Wie solche Prozesse im Westen verliefen, zeigt ein Blick nach Hessen. Dort gab es in der Bevölkerung – von der Arbeiterklasse bis hinein ins Bürgertum – eine breite antifaschistische und antimonopolistische Grundstimmung. Im Dezember des Jahres 1946 wurde der hessischen Bevölkerung eine Landesverfassung zur Abstimmung vorgelegt. Vor allem auf Initiative der KPD und großer Teile der SPD hatte sie einen klar antifaschistischen und antimonopolistischen Charakter: Die betriebliche Mitbestimmung war in ihr ebenso verankert wie das Verbot der Aussperrung. Artikel 41 ging noch weiter: Er hielt fest, dass „in Gemeineigentum überführt (werden sollen – M. H.): der Bergbau (Kohlen, Kali, Erze), die Betriebe der Eisen- und Stahlerzeugung, die Betriebe der Energiewirtschaft und das an Schienen oder Oberleitungen gebundene Verkehrswesen“. Die Brisanz dieses Artikels führte zu seiner getrennten Abstimmung auf Druck der amerikanischen Militäradministration. Am 1. Dezember 1946 stimmten die Wähler mit 76,4 Prozent für die Gesamtverfassung und mit 72 Prozent für den Artikel 41. Das verdeutlicht die Grundstimmung von drei Vierteln der Bevölkerung in Sachsen wie in Hessen: Die große Mehrheit wollte die Enteignung der Nazi- und Kriegsverbrecher.

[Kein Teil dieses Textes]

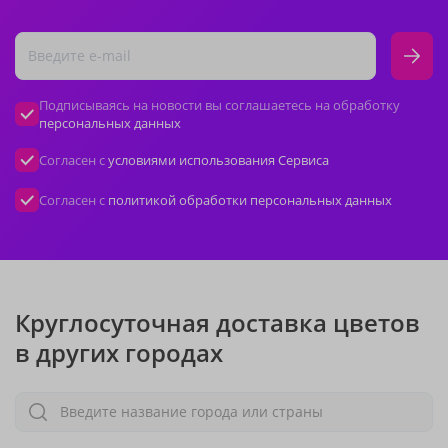
Подписываясь на новости вы соглашаетесь на обработку
персональных данных
Согласен с
условиями использования Сервиса
Согласен с
политикой обработки персональных данных
Круглосуточная доставка цветов
в других городах
Введите название города или страны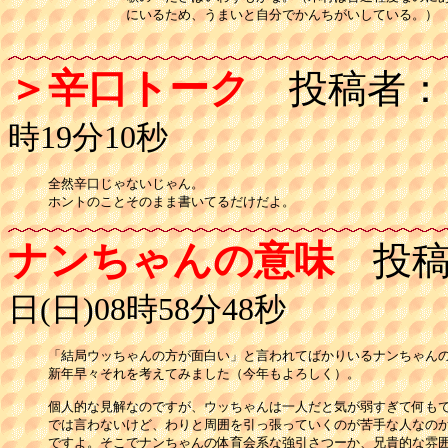
　　　　　　にいるため、うまいと自分でかんちがいしている。）

＞辛口トーク
投稿者：
時19分10秒
全然辛口じゃないじゃん。

ナンちゃんの意味
投稿
日(日)08時58分48秒
「結局ウッちゃんの方が面白い」と言われてばかりいるナンちゃんの
新年早々それを考えてみました（今年もよろしく）。

個人的な見解なのですが、ウッちゃんは一人だと気が弱すぎて何もで
では言わないけど、わりと周囲を引っ張っていくのが苦手な人なのか
ですよ。そこでナンちゃんの体育会系な強引さつーか、兄貴的な雰囲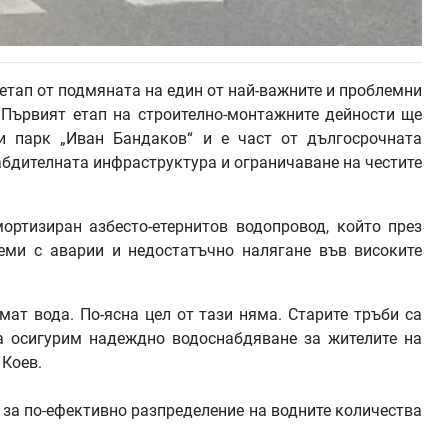
етап от подмяната на един от най-важните и проблемни
. Първият етап на строително-монтажните дейности ще
и парк „Иван Бандаков“ и е част от дългосрочната
бдителната инфраструктура и ограничаване на честите
ртизиран азбесто-етернитов водопровод, който през
еми с аварии и недостатъчно налягане във високите
мат вода. По-ясна цел от тази няма. Старите тръби са
а осигурим надеждно водоснабдяване за жителите на
 Коев.
 за по-ефективно разпределение на водните количества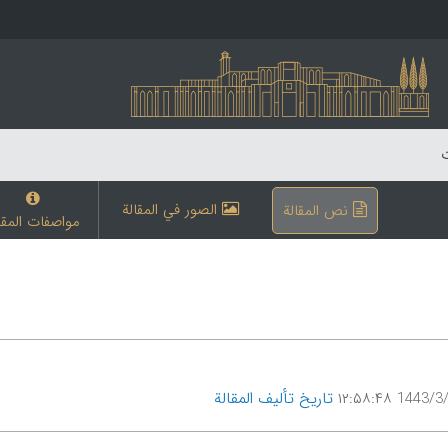
ت
الصور في المقالة
نص المقالة
مواصفات المقا
تاریخ تألیف المقالة
1443/3/27 ۱۲: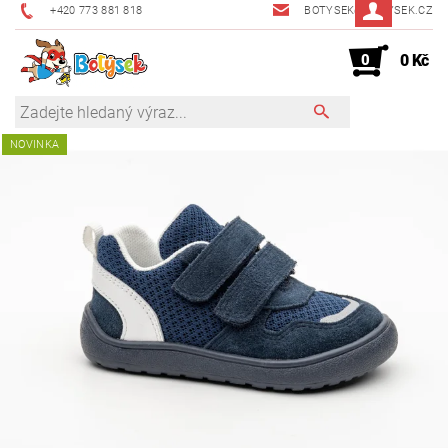
+420 773 881 818
BOTYSEK@BOTYSEK.CZ
0
0 Kč
NOVINKA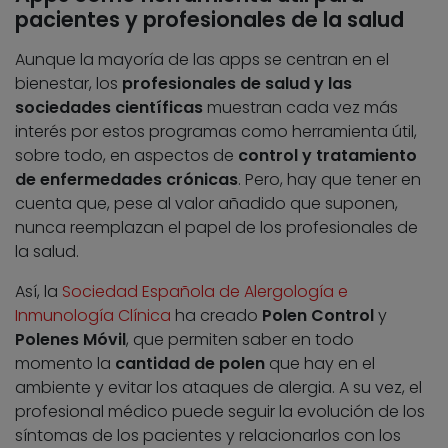
pacientes y profesionales de la salud
Aunque la mayoría de las apps se centran en el
bienestar, los
profesionales de salud y las
sociedades científicas
muestran cada vez más
interés por estos programas como herramienta útil,
sobre todo, en aspectos de
control y tratamiento
de enfermedades crónicas
. Pero, hay que tener en
cuenta que, pese al valor añadido que suponen,
nunca reemplazan el papel de los profesionales de
la salud.
Así, la
Sociedad Española de Alergología e
Inmunología Clínica
ha creado
Polen Control
y
Polenes Móvil
, que permiten saber en todo
momento la
cantidad de polen
que hay en el
ambiente y evitar los ataques de alergia. A su vez, el
profesional médico puede seguir la evolución de los
síntomas de los pacientes y relacionarlos con los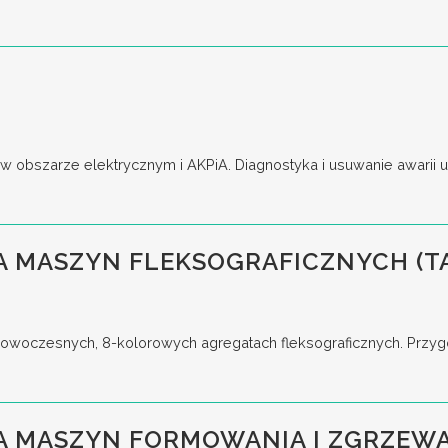
obszarze elektrycznym i AKPiA. Diagnostyka i usuwanie awarii ur
 MASZYN FLEKSOGRAFICZNYCH (T
woczesnych, 8-kolorowych agregatach fleksograficznych. Przygo
A MASZYN FORMOWANIA I ZGRZEWA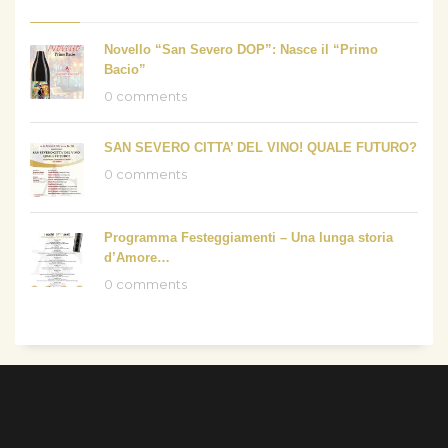
Novello “San Severo DOP”: Nasce il “Primo
Bacio”
0 comments
SAN SEVERO CITTA’ DEL VINO! QUALE FUTURO?
0 comments
Programma Festeggiamenti – Una lunga storia
d’Amore…
0 comments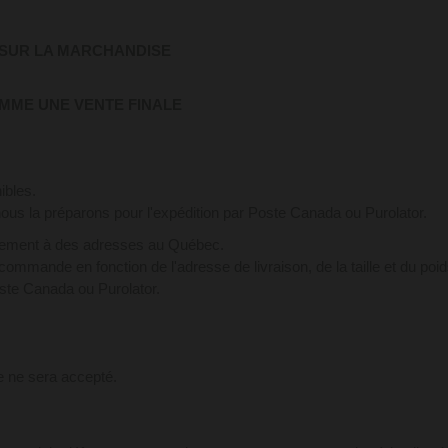
SUR LA MARCHANDISE
MME UNE VENTE FINALE
ibles.
s la préparons pour l'expédition par Poste Canada ou Purolator.
vement à des adresses au Québec.
commande en fonction de l'adresse de livraison, de la taille et du poi
oste Canada ou Purolator.
e ne sera accepté.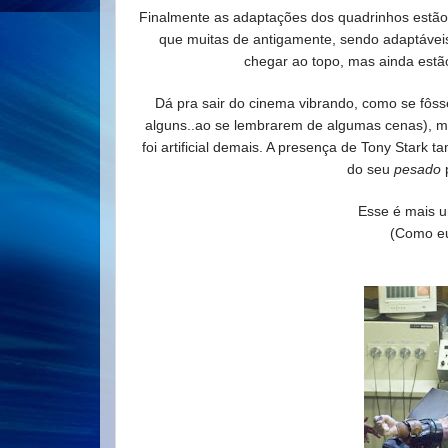
Finalmente as adaptações dos quadrinhos estã
que muitas de antigamente, sendo adaptáve
chegar ao topo, mas ainda estã
Dá pra sair do cinema vibrando, como se fôss
alguns..ao se lembrarem de algumas cenas), mas
foi artificial demais. A presença de Tony Stark 
do seu
pesado
p
Esse é mais u
(Como e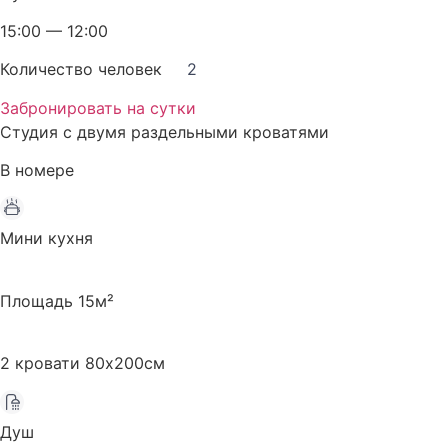
15:00 — 12:00
Количество человек
2
Забронировать на сутки
Студия с двумя раздельными кроватями
В номере
Мини кухня
Площадь 15м²
2 кровати 80х200см
Душ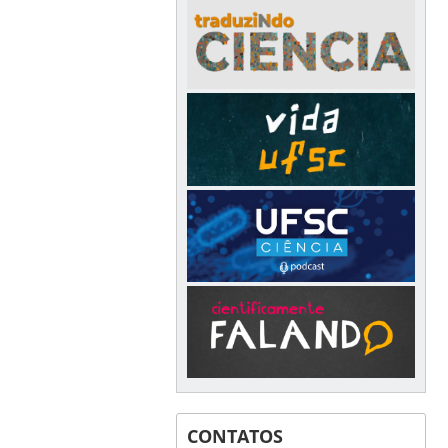
CONTATOS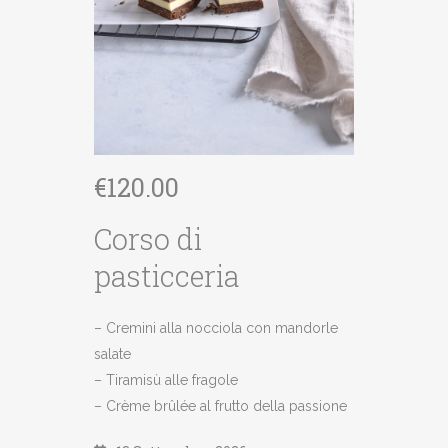
€
120.00
Corso di
pasticceria
– Cremini alla nocciola con mandorle
salate
– Tiramisù alle fragole
– Crème brûlée al frutto della passione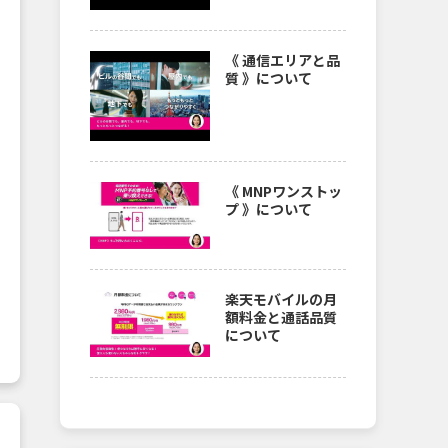
《 通信エリアと品
質 》について
《 MNPワンストッ
プ 》について
楽天モバイルの月
額料金と通話品質
について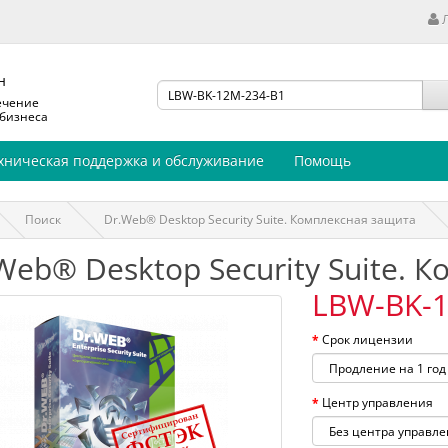
н
ечение
 бизнеса
хническая поддержка и обслуживание
Помощь
Поиск
Dr.Web® Desktop Security Suite. Комплексная защита
Web® Desktop Security Suite. 
LBW-BK-1
Срок лицензии
Центр управления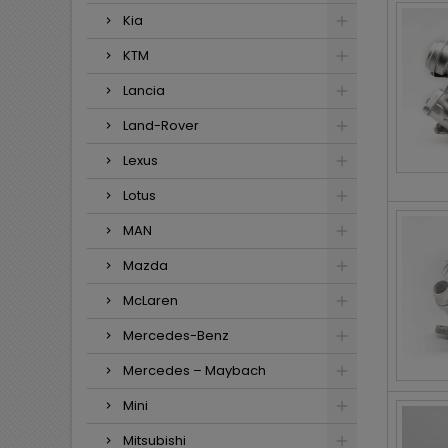
Kia
KTM
Lancia
Land-Rover
Lexus
Lotus
MAN
Mazda
McLaren
Mercedes-Benz
Mercedes – Maybach
Mini
Mitsubishi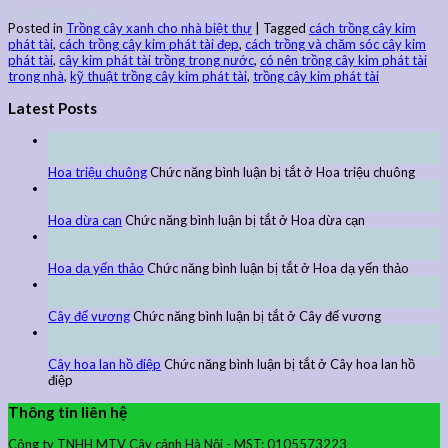
Continue reading
→
Posted in
Trồng cây xanh cho nhà biệt thự
|
Tagged
cách trồng cây kim
phát tài
,
cách trồng cây kim phát tài đẹp
,
cách trồng và chăm sóc cây kim
phát tài
,
cây kim phát tài trồng trong nước
,
có nên trồng cây kim phát tài
trong nhà
,
kỹ thuật trồng cây kim phát tài
,
trồng cây kim phát tài
Latest Posts
27
Th9
Hoa triệu chuông
Chức năng bình luận bị tắt
ở Hoa triệu chuông
27
Th9
Hoa dừa cạn
Chức năng bình luận bị tắt
ở Hoa dừa cạn
24
Th9
Hoa dạ yến thảo
Chức năng bình luận bị tắt
ở Hoa dạ yến thảo
24
Th9
Cây đế vương
Chức năng bình luận bị tắt
ở Cây đế vương
24
Th9
Cây hoa lan hồ điệp
Chức năng bình luận bị tắt
ở Cây hoa lan hồ
điệp
Thông tin liên hệ
Công ty TNHH MTV Cây cảnh Hà Nội - MST: 0105573223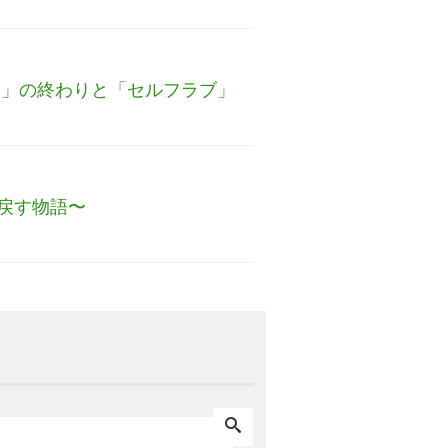
し」の終わりと「セルフラブ」
戻す物語〜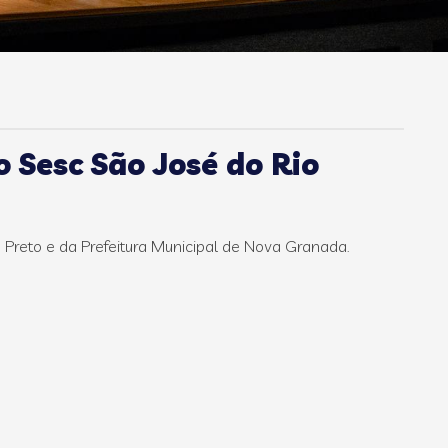
 Sesc São José do Rio
 Preto e da Prefeitura Municipal de Nova Granada.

Zur tatsächlichen Enteignung kam es, anders als im Osten, in Hessen allerdings nie: Die amerikanischen Besatzungsbehörden verhinderten die Anwendung des Artikel 41 auf den Bergbau und die Eisen- und Stahlindustrie; den Rest übernahm mittels Verschleppung und Versandung die CDU. Ausnahme blieb einzig und allein das Eisenverarbeitungsunternehmen Buderus:
Dessen Hüttenwerke wurden zunächst verstaatlicht,dann in eine AG überführt und schließlich in den Sechzigerjahren privatisiert. Grundlegende Veränderungen in den Besitzverhältnissen unter der demokratischen Teilhabe des Volkes aber unterblieben im Westen Deutschlands.